KIRKLAND, Wash. -- It only felt like a retirement.
Mike Holmgren looked nervous. He leaned forward and pushed his hands into the armrest of his chair. A half-dozen photographers jostled for position around him. They flashed at each of the Seahawks coach's expressions.
There were smiles. Deadpan stares. And, when reminded how much Seattle wants him to stay, there was obvious emotion in reddened eyes and pressed lips.
"I'm kind of getting the feeling you guys are moving me toward the door here," Holmgren, 59, said Tuesday, chuckling during his annual season-ending news conference, which offered more hints that the most successful coach in Seahawks history might retire after 16 seasons.
Seattle will find out soon. Holmgren said he could decide "perhaps" by next week, after he spends a few days talking with his wife, Kathy, at their home in Arizona.
"We're going to bang around some stuff and talk about the future. We have our lists (of pros and cons) made up," he said, adding he is or soon will be seeking the advice of Joe Gibbs, Bill Cowher, Bill Parcells and Tony Dungy.

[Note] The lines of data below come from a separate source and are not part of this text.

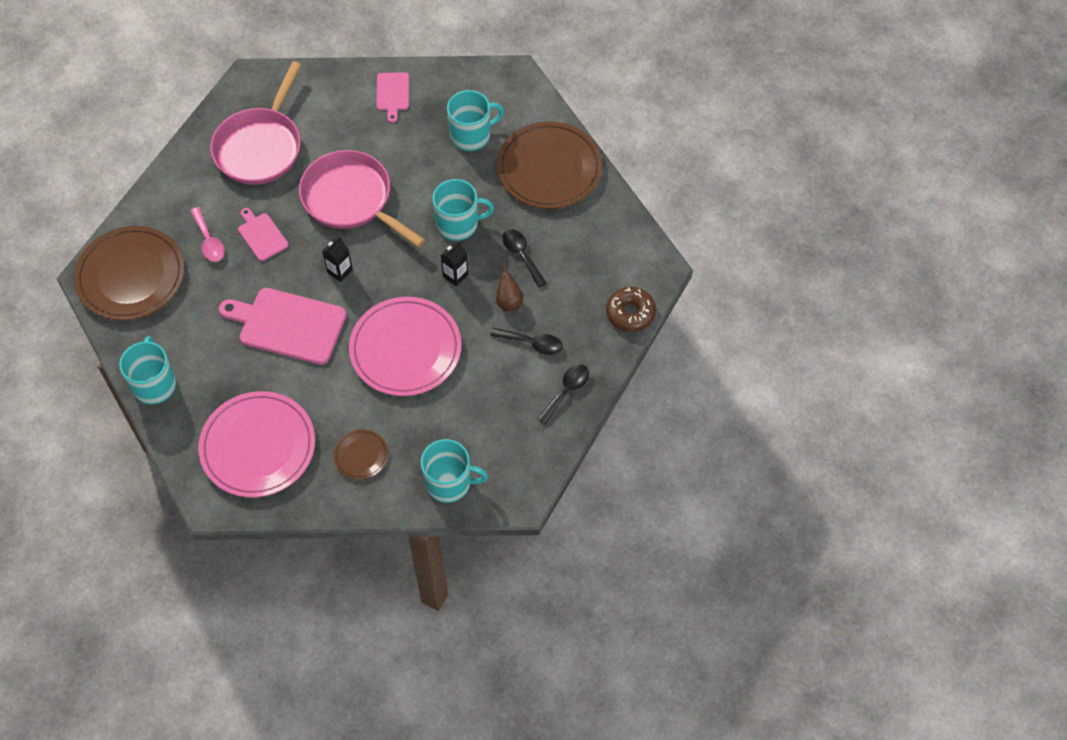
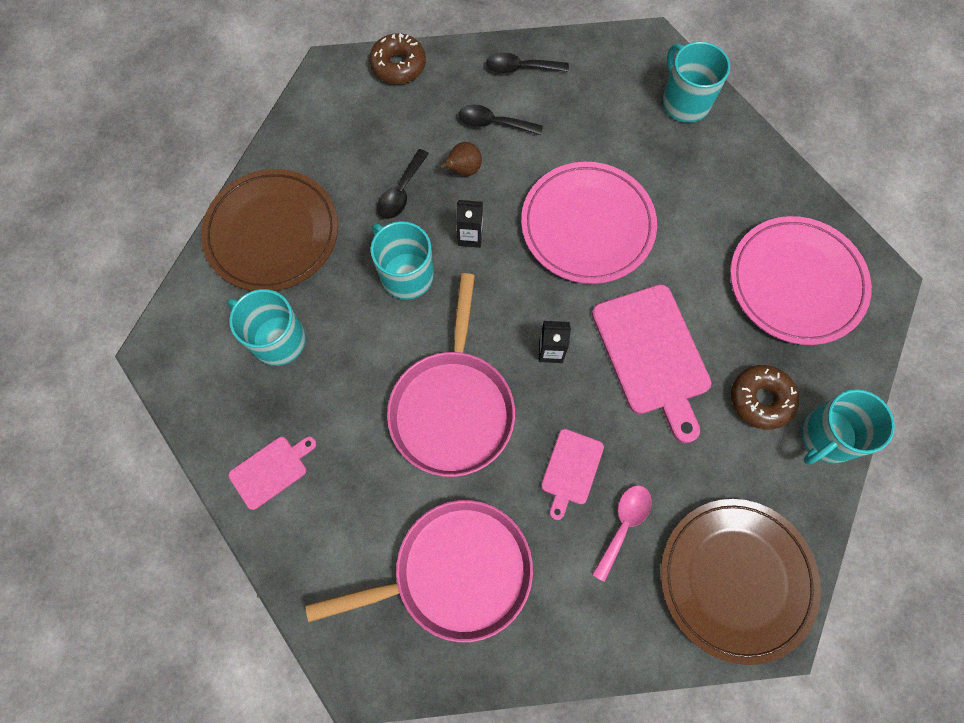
camera: 125 degrees left, 10 degrees up
brown plate [333,429,388,479] -> none
black spoon [490,328,563,355] -> black spoon turned 60 degrees counterclockwise [459,104,543,135]
none -> brown donut [731,365,799,430]

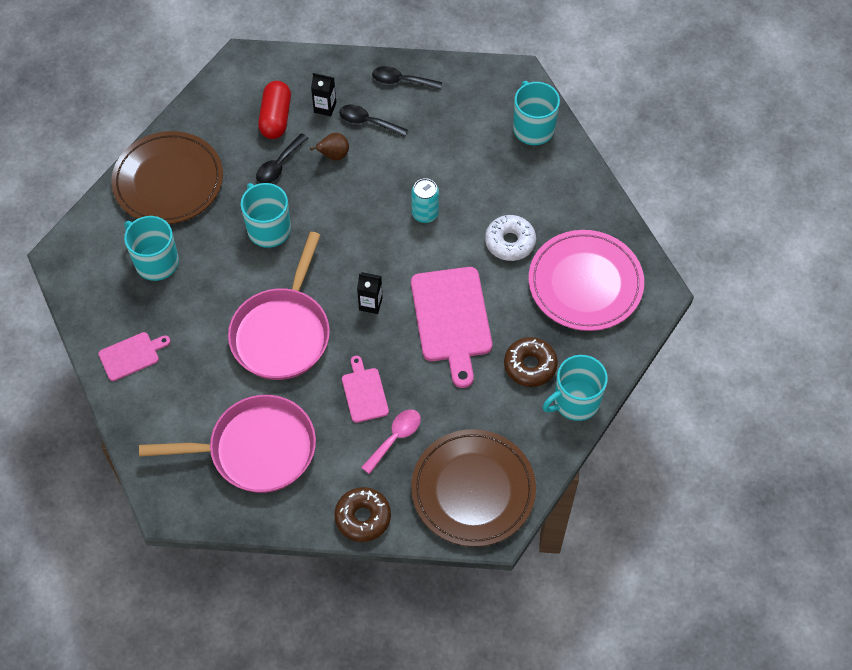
camera: 10 degrees right, 10 degrees down
brown donut [369,33,426,84] -> brown donut moved to [334,487,391,542]
black carton [456,200,483,248] -> black carton moved to [311,73,336,117]
pink plate [521,162,657,284] -> turquoise can [411,178,439,223]
pink cutting board [541,429,604,520] -> pink cutting board turned 135 degrees clockwise [342,356,389,423]
none -> red capsule [258,81,291,139]
none -> white donut [485,215,536,261]

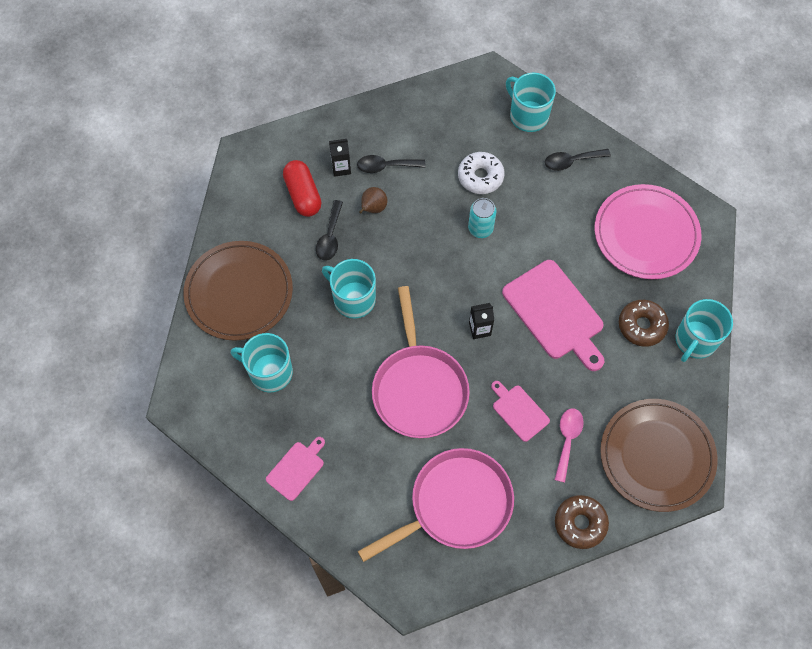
camera: 25 degrees left, 5 degrees up
black spoon [372,66,442,90] -> black spoon moved to [545,149,611,171]
white donut [485,215,536,261] -> white donut moved to [458,152,504,194]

All have recently retired from coaching or, in Dungy's case with Indianapolis, is considering it.
Holmgren was speaking three days after Seattle's fifth consecutive postseason appearance ended with a 42-20 loss to Green Bay in the NFC divisional playoffs. He sees three options for next season: retirement, which he's contemplating for the third consecutive offseason; completion of the final year of the two-year contract he signed soon after the Seahawks' loss in the Super Bowl 23 months ago; or something he prefers over option two, something he called "longer, larger" -- a new extension to stay in Seattle.
When asked if the Seahawks have already offered him a new deal, Holmgren said, "Let's not get too specific."
"There are very few Joe Paternos around," he said of college football's 81-year-old coach at Penn State.
"It just takes a lot out of you, so at the end of the season you're tired."
Holmgren told his players Sunday in a final team meeting that he needed time to clear his head before deciding whether he would return.
"I've heard talk like that for so long, for so many years with him. I think the best thing we do as football players is we worry about the stuff that we can control," said Pro Bowl quarterback Matt Hasselbeck, for whom Holmgren traded with Green Bay to make him Seattle's starter in 2001.